July 20th, 2014 by Charles Xie
Figure 1: Hypothetical student responses to an intervention.
In the fourth issue this year, the International Journal of Engineering Education published our 19-page-long paper on the instructional sensitivity of computer-aided design (CAD) logs. This study was based on our Energy3D software, which supports students to learn science and engineering concepts and skills through creating sustainable buildings using a variety of built-in design and analysis tools related to Earth science, heat transfer, and solar energy. This paper proposed an innovative approach of using response functions -- a concept borrowed from electrical engineering -- to measure instructional sensitivity from data logs (Figure 1).

Many researchers are interested in studying what students learn through complex engineering design projects. CAD logs provide fine-grained empirical data of student activities for assessing learning in engineering design projects. However, the instructional sensitivity of CAD logs, which describes how students respond to interventions with CAD actions, has never been examined, to the best of our knowledge.
Figure 2. An indicator of statistical reliability.

For the logs to be used as reliable data sources for assessments, they must be instructionally sensitive. Our paper reports the results of our systematic research on this important topic. To guide the research, we first propose a theoretical framework for computer-based assessments based on signal processing. This framework views assessments as detecting signals from the noisy background often present in large temporal learner datasets due to many uncontrollable factors and events in learning processes. To measure instructional sensitivity, we analyzed nearly 900 megabytes of process data logged by Energy3D as collections of time series. These time-varying data were gathered from 65 high school students who solved a solar urban design challenge using Energy3D in seven class periods, with an intervention occurred in the middle of their design projects.

Our analyses of these data show that the occurrence of the design actions unrelated to the intervention were not affected by it, whereas the occurrence of the design actions that the intervention targeted reveals a continuum of reactions ranging from no response to strong response (Figure 2). From the temporal patterns of these student responses, persistent effect and temporary effect (with different decay rates) were identified. Students’ electronic notes taken during the design processes were used to validate their learning trajectories. These results show that an intervention occurring outside a CAD tool can leave a detectable trace in the CAD logs, suggesting that the logs can be used to quantitatively determine how effective an intervention has been for each individual student during an engineering design project.
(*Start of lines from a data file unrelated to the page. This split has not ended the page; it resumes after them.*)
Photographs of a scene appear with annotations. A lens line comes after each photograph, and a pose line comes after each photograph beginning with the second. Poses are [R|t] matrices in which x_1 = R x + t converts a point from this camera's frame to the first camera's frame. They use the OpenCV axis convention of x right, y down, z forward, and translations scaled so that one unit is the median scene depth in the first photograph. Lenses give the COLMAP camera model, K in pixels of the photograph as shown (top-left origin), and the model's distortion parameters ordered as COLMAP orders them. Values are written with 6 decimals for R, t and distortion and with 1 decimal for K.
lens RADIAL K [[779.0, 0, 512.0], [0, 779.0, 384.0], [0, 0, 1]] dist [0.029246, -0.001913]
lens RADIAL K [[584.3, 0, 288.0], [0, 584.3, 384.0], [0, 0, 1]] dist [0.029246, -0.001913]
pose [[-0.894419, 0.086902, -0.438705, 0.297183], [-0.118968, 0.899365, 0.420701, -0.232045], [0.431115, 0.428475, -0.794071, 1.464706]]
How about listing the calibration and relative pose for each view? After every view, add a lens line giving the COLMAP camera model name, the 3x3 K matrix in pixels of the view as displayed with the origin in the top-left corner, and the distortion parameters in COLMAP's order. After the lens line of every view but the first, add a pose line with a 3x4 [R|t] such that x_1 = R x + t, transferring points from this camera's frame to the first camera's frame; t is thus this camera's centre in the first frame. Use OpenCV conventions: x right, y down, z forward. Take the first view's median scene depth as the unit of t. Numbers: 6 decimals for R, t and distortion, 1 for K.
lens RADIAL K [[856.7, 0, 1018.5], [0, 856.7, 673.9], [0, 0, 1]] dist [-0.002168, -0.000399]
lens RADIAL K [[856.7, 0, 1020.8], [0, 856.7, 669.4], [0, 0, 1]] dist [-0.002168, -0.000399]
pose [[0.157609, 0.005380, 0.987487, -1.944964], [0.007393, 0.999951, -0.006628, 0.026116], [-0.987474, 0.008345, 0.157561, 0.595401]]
Simulating PTC and NTC heating elements with Energy2D

June 23rd, 2014 by Charles Xie
Figure 1: A demo simulation.
A heating element converts electricity into heat through Joule heating: Electric current passing through the element encounters resistance, causing the temperature of the element to rise. A thermistor is a type of resistor whose resistance changes significantly with temperature. In a heating element that uses a thermistor with a positive temperature coefficient (PTC), called a PTC heating element, the temperature increases rapidly. In a heating element that uses a thermistor with a negative temperature coefficient (NTC), called a NTC heating element, the heating will gradually weaken when the temperature increases.

Figure 2: Setting the temperature coefficient.
Several Energy2D users have requested adding PTC/NTC controls to the software. So this was added last night. You can now set the temperature coefficient while defining a power source, as shown in Figure 2.

Figure 1 shows the comparison of the temperature increasing in a PTC heater, a constant-power heater, and a NTC heater, with the temperature coefficients being 0.1, 0, and -0.1, respectively. Note that in the case of constant power, the temperature increases linearly in time (as per the definition of constant power), whereas PTC and NTC exhibit nonlinear behaviors.